Firebase Database Delete Security Rules

0
votes

I am currently creating Firebase security rules to prevent a user from setting a node to null and deleting all the data in that node.

This is my schema

{
  "folder" : {
    "item1" : {
      "dataset1" : {
        "data1" : 123,
        "data2" : 456,
        "data3" : 789
      }
    }
  }
}

These are my rules

{
  "rules": {
    "folder": {
//    users cannot delete items in the node folder
      ".write": "newData.exists()",
//    item is a variable
      "$item": {
        "dataset1": {
//        dataset1 must have certain nodes and can't be deleted (set to null)
          ".validate": "data.hasChildren(['data1', 'data2', 'data3']) && newData.exists()",
          "data1": {".validate": "newData.isNumber()"},
          "data2": {".validate": "newData.isNumber()"},
          "data3": {".validate": "newData.isNumber()"},
//        using the variable $other means any node that isn't data1, data2, data3 is denied
          "$other": {".validate": false}
        }
      }
    }
  }
}

Using the built in simulator I'm getting these results:

The write is properly denied and doesn't let user set folder node to null

This works when location is set to "/folder/item1" and "/folder/item1/dataset1"

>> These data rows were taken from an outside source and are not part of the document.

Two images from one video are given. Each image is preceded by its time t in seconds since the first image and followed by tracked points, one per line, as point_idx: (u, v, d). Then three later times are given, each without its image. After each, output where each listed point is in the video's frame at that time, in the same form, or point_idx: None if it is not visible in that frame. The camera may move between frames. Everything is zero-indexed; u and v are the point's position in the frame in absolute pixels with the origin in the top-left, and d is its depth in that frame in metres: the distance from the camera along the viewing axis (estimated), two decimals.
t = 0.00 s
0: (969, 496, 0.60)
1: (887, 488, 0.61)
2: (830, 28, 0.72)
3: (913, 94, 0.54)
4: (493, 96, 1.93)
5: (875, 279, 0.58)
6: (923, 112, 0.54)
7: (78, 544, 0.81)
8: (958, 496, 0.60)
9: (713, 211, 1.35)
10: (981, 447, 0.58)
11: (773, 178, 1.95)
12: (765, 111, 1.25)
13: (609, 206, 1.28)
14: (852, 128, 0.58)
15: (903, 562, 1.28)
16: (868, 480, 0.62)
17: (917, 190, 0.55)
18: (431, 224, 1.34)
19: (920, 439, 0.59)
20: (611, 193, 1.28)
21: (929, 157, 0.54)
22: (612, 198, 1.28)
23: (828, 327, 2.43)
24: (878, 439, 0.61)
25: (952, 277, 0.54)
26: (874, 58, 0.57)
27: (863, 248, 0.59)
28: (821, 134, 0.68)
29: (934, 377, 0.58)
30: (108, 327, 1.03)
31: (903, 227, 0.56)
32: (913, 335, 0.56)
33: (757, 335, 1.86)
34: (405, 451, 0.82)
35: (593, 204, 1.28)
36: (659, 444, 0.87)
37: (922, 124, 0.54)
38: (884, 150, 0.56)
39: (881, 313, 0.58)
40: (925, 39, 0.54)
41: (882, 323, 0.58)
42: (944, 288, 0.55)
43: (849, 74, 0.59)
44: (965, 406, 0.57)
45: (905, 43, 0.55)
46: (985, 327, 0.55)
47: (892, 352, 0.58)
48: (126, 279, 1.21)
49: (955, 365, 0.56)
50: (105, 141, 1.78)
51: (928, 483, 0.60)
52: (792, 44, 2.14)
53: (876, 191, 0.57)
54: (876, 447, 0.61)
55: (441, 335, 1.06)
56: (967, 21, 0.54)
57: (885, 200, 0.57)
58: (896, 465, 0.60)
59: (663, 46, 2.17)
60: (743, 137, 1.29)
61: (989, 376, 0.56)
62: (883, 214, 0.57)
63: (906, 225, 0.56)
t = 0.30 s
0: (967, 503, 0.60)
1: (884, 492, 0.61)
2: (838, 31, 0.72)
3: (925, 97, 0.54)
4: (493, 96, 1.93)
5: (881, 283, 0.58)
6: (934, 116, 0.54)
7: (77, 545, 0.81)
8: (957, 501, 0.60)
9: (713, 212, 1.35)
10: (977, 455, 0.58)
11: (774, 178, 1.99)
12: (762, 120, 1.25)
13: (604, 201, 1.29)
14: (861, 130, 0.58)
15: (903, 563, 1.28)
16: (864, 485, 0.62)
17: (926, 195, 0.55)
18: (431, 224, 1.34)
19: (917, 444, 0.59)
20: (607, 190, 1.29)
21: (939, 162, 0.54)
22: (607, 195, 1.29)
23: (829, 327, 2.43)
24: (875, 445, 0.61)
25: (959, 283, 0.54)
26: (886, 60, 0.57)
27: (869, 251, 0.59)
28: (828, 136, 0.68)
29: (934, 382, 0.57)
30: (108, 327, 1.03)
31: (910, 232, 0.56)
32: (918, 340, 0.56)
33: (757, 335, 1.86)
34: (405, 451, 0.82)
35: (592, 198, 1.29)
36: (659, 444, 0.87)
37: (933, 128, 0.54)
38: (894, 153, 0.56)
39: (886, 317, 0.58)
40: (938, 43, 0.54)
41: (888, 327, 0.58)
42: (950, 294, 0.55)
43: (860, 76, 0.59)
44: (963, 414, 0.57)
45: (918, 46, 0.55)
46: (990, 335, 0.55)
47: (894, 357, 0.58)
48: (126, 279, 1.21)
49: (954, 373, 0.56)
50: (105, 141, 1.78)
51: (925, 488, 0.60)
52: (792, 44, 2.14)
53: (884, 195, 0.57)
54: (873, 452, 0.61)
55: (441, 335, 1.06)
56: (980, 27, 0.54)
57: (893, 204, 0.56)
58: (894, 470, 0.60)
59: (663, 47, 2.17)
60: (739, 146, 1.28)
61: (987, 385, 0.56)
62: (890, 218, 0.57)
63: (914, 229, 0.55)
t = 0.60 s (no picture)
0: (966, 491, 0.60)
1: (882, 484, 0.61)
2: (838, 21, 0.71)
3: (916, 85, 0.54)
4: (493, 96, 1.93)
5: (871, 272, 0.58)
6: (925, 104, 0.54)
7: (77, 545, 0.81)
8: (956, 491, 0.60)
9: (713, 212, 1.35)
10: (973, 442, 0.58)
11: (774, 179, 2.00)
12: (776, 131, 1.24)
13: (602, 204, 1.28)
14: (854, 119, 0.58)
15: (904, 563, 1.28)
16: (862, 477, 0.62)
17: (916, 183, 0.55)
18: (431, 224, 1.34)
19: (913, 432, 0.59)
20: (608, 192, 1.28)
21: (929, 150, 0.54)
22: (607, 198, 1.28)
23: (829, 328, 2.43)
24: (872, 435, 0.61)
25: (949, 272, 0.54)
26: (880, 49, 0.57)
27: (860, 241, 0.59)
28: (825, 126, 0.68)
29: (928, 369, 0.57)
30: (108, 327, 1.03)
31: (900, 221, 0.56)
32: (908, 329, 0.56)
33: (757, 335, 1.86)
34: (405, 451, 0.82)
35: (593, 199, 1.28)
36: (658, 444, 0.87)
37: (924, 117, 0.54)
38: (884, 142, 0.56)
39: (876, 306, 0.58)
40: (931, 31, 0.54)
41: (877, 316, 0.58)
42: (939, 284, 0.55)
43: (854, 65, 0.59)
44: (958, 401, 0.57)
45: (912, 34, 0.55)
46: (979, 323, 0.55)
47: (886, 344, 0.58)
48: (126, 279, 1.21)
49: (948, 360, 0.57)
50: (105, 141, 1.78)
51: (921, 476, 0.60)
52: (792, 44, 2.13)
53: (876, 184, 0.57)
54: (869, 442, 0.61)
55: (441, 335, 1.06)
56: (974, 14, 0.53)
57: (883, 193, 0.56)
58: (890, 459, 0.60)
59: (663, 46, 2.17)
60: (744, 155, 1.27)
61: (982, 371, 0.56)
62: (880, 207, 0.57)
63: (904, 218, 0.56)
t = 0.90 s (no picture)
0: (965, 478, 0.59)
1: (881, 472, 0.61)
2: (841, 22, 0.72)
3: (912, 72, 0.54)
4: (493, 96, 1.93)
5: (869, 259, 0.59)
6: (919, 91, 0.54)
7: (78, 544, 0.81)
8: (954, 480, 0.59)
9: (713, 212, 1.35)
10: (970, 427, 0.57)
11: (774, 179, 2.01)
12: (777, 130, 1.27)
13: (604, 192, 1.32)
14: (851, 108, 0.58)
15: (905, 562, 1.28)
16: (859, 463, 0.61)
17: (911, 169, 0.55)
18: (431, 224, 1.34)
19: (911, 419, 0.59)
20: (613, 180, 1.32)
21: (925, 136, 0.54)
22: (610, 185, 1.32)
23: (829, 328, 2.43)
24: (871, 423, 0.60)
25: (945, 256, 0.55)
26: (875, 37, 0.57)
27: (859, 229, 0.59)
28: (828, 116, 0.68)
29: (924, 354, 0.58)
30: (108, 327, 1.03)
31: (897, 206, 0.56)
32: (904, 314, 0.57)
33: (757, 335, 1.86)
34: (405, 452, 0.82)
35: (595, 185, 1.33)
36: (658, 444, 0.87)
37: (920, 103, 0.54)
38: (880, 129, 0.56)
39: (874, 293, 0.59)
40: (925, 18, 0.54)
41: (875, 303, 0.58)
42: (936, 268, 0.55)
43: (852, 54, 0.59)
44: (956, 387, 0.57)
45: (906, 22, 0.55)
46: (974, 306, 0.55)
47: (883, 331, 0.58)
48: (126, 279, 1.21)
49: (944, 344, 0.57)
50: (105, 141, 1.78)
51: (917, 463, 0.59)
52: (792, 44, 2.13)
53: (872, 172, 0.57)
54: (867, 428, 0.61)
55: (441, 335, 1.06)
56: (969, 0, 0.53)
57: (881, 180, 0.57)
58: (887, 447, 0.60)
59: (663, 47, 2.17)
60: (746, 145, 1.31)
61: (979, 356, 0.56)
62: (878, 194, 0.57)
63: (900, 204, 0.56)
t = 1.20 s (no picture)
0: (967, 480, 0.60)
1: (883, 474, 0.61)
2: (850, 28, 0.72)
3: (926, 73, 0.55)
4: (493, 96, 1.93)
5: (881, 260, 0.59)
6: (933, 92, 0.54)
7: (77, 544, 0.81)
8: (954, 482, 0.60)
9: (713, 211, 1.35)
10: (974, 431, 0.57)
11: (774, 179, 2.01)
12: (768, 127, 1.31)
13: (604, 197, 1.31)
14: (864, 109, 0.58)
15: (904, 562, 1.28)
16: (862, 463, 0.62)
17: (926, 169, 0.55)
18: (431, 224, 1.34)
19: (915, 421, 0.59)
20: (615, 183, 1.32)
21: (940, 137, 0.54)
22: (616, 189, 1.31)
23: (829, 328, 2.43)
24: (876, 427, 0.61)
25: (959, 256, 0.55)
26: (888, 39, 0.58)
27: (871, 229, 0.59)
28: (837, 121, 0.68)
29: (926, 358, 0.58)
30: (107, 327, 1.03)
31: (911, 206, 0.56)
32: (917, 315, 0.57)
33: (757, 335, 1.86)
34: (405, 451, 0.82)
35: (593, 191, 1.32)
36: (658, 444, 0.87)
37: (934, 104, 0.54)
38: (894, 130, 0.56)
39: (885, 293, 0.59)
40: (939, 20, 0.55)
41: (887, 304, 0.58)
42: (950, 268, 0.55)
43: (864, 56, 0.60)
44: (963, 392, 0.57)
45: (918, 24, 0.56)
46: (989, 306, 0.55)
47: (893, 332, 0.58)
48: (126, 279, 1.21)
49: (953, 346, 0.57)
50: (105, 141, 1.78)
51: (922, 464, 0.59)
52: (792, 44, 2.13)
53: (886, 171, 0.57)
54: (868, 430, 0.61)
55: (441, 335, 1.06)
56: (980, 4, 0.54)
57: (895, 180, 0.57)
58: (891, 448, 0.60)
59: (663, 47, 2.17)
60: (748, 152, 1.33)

However when location is set to "/folder/item1/dataset1/data1" the write is allowed and the data is deleted.

If I had deeper nodes in data1 they would all be deleted because the write was allowed.

Thanks for taking a read. Open to any answers, preferably I don't need to change the schema.

1
firebasefirebase-realtime-databasefirebase-security

1 Answers

0
votes

It's not really clear to me what you're asking. But there are a few problems with your rules, so I'll just point those out in hopes that they answer your question.

  1. you grant write access on /folder, which you cannot take away at a lower level.
  2. As long as any data is left under /folder any write is allowed. A thing to keep in mind is that newData is the data at the location as it will exist after the write operation; it is not just the new data that is written.
  3. I have the impression that you're trying to prevent the deletion with .validate rules. Keep in mind that validation is not performed when deleting data, so you cannot use .validate rules to prevent deletion.

I suspect that #2 is causing your current problem.